Grace le miró. Era espantoso sentirse mejor, porque sabía que Peter estaba mal. Aun así la ayudaba. Saber que estaban juntos en el dolor, saber que no debía pasar lo peor sola le devolvió la sonrisa.

– Lo siento mucho -le comentó otra vez, y después-: Debo de estar horrible.

– Para mí siempre estás preciosa.

– No digas eso -dijo ella apartando la cabeza. Las interminables lágrimas empezaron de nuevo.

Peter suspiró. Le quedaba mucho camino. Pero le daba la sensación de que habían superado una meta importante. Al menos volvían a estar juntos. Lo notaba.

– ¿Edward?

– Sí, mamá. -Oyó su propia voz, ligeramente irritada. Tenía que controlarse. Pero su madre se estaba pasando: la segunda vez en un día.

– Edward, tengo una noticia triste.

Más no. No podría soportarlo.

– ¿Qué?

– La pobre señora Hartley…

– ¿Qué ha pasado?

– Se ha tomado una sobredosis, Ed. Es muy triste.

– ¡Oh, no! Se ha…

– No, se pondrá bien. Pero imagínate lo mal que estaba. Pobre. Está en el hospital, me lo ha dicho Dorothy, mi amiga de los Weight Watchers.

– Sí, mamá.

– Es enfermera. No debería habérmelo dicho, pero pensé que querrías saberlo.

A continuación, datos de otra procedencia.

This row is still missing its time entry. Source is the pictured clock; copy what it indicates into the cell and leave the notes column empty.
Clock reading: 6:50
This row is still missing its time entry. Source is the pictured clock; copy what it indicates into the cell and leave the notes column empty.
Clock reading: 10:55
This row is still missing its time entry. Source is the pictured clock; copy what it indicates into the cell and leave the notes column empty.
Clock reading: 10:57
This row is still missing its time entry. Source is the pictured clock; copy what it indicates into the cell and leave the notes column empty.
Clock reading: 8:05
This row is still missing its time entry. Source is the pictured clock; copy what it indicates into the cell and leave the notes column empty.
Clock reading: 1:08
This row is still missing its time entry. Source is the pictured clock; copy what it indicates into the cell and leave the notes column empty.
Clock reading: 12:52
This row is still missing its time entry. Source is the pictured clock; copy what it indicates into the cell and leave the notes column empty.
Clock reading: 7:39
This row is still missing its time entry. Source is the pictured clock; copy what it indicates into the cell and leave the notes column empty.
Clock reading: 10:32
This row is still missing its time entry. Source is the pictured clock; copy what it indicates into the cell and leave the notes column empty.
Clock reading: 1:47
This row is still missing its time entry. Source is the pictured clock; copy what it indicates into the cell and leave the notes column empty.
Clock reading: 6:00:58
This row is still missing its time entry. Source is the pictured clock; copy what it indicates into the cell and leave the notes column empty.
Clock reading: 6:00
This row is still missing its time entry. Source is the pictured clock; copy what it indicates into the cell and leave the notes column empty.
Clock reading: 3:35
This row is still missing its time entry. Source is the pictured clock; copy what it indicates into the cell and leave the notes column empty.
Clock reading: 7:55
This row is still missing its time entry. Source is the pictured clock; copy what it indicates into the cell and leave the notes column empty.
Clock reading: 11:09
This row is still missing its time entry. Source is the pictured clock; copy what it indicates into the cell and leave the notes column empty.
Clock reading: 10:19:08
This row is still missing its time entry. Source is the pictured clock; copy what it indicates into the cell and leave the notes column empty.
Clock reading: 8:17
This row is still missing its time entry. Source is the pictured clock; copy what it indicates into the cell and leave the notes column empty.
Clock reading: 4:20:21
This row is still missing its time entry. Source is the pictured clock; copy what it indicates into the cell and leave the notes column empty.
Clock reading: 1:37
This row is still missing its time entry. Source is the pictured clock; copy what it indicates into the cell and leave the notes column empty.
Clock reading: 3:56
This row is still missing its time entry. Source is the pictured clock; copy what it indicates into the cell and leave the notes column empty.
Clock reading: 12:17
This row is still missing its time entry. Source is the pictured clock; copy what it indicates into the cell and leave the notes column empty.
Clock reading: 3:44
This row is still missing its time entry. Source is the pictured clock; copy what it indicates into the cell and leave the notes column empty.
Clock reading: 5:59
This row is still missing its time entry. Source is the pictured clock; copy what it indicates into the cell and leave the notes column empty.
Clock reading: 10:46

– Sí, gracias por decírmelo. -Se sentía inmensamente deprimido. ¿Hasta dónde y hasta cuándo seguiría expandiéndose el efecto de la muerte de Martha?-. Le mandaré una tarjeta.

– Hazlo. Y podrías pedirle a esa chica…, Kate, que le mande otra. Las notas, por breves que sean, son un gran alivio. Saber que los demás piensan en ti.

– Claro, se lo diré.

La llamaría más tarde. En ese momento no se sentía capaz.

– Clio, soy Fergus.

– Oh, hola.

– ¿Cómo estás?

– Bien, Fergus, sí, gracias. ¿Y tú?

– Estoy bien, Clio. Sólo quería decirte una cosa.

– Oye, Fergus, lo siento, pero estoy muy liada. Tengo que hacer… algo, me voy de Guildford dentro de un par de horas y tengo una sala de espera hasta los topes de pacientes. En otro momento.

Fergus colgó sin despedirse.

Nick se quedó un momento mirando la casita de Jocasta, escuchando cómo se alejaba el taxi. Casi le daba miedo entrar, cómo se sentiría con todo, y con ella, cómo podía haber cambiado todo de una forma tan peligrosa. O cómo había cambiado ella de forma tan peligrosa, y había pasado a ser una persona despreocupada, irresponsable y transparente a alguien capaz de cometer un enorme engaño, de terrible arrogancia y gran valor. Para hacer lo que había hecho, completamente sola. También quería irse, conservarla como había sido siempre, pero sabía que tenía que verla, enfrentarse a ella, averiguar en qué se había convertido y por qué. Levantó un dedo y tocó el timbre. Hubo un largo silencio y después oyó su voz.

– ¿Quién es?

– Nick.

Un silencio en el que oyó su sorpresa. Después oyó que abría el pestillo, vio cómo abría la puerta y la vio a ella.

Tenía muy mal aspecto, estaba muy pálida y tenía los ojos rojos e hinchados de llorar. Los cabellos le caían sobre la cara, y retorcía un pañuelo entre las manos. Llevaba uno de los chándales más horribles que Nick hubiera visto. Jocasta le sonrió débilmente.